As to fiscal consolidation, the Finance Minister can apparently be complimented that she seeks to contain fiscal deficit at a much lower level, namely, 5.9 per cent of GDP against the revised estimate of 6.4 per cent registered in the previous financial year. The devil however is in details. Such an ambitious goal is based on the projection of an estimated receipt of Rs 51,000 crore by way of disinvestment, which given the present state of affairs, seems to be quite ambitious. Also this target is predicated on good tax collections on the lines of the financial year 2022-23. Tax collections achieved in 2022-23 after the Covid-induced freeze for two successive years, may not repeat in the year under reference. Also ambitious expenditures proposed on infrastructure investment and inclusive development fronts, when duly factored in, makes it difficult to contain the fiscal deficit at the level envisaged in the budget for the financial year 2023-24. Against this backdrop, only a huge dose of luck will enable the Government to end up with a fiscal deficit number of 5.9 per cent of GDP.

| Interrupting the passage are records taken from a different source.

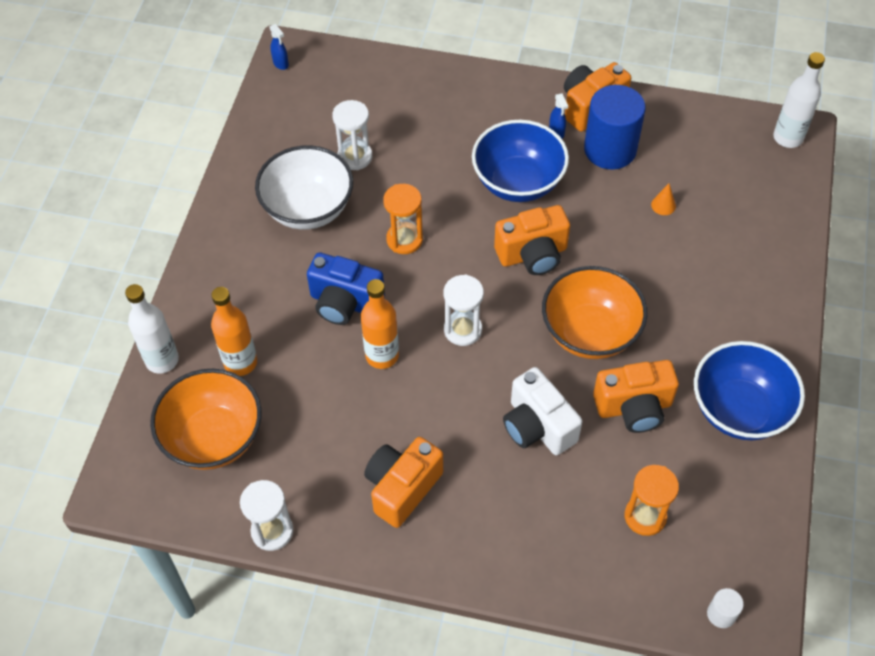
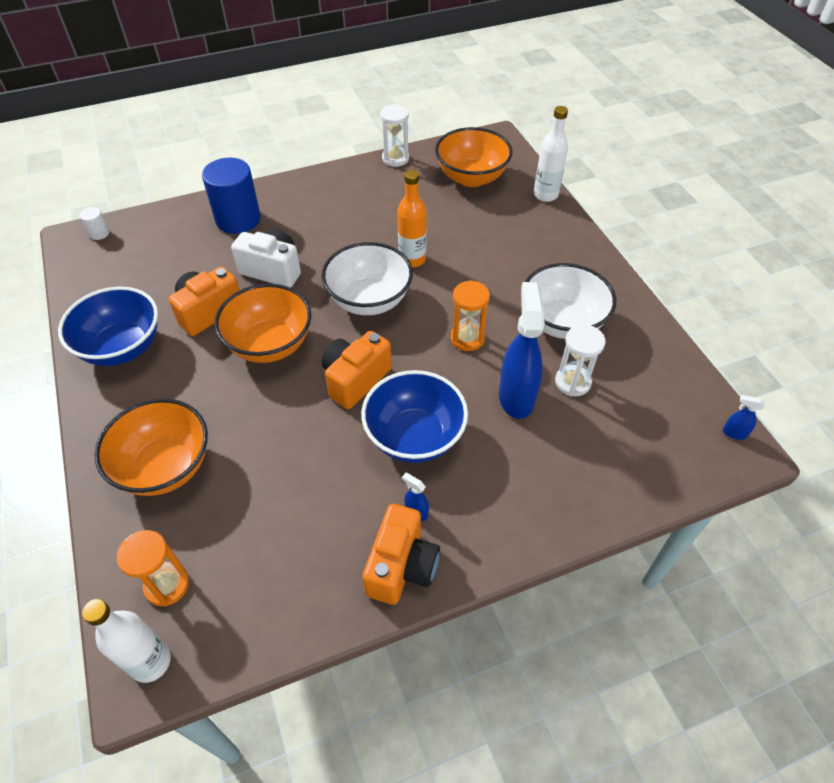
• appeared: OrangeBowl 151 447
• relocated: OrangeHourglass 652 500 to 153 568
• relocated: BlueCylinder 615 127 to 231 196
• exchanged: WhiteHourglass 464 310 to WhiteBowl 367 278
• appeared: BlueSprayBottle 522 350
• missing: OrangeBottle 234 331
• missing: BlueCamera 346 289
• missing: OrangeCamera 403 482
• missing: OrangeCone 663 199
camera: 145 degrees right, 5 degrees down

Also read: Know where the rupee comes from and where it goes

As indicated above, this year’s budget will be known for its distinct emphasis also on attaining green growth and significant digitization of the Indian economy. These are goals which will take India not only on a resilient but also sustainable path of development. Many programmes for green fuel, green energy, green farming, green mobility, green buildings, and green equipment, as also policies for efficient use of energy across various economic sectors are proposed to be taken up according to the budget. The most remarkable of the measures announced is implementation of the recently-launched National Green Hydrogen Mission, with an outlay of Rs 19,700 crore, which will facilitate transition of the economy to low carbon intensity, reduce dependence on fossil fuel imports, and make the country assume technology and market leadership in this sunrise sector. The government’s target is to reach an annual production of 5 MMT of green hydrogen by 2030. These green growth efforts would help in reducing carbon intensity of the economy and provide for large-scale green job opportunities.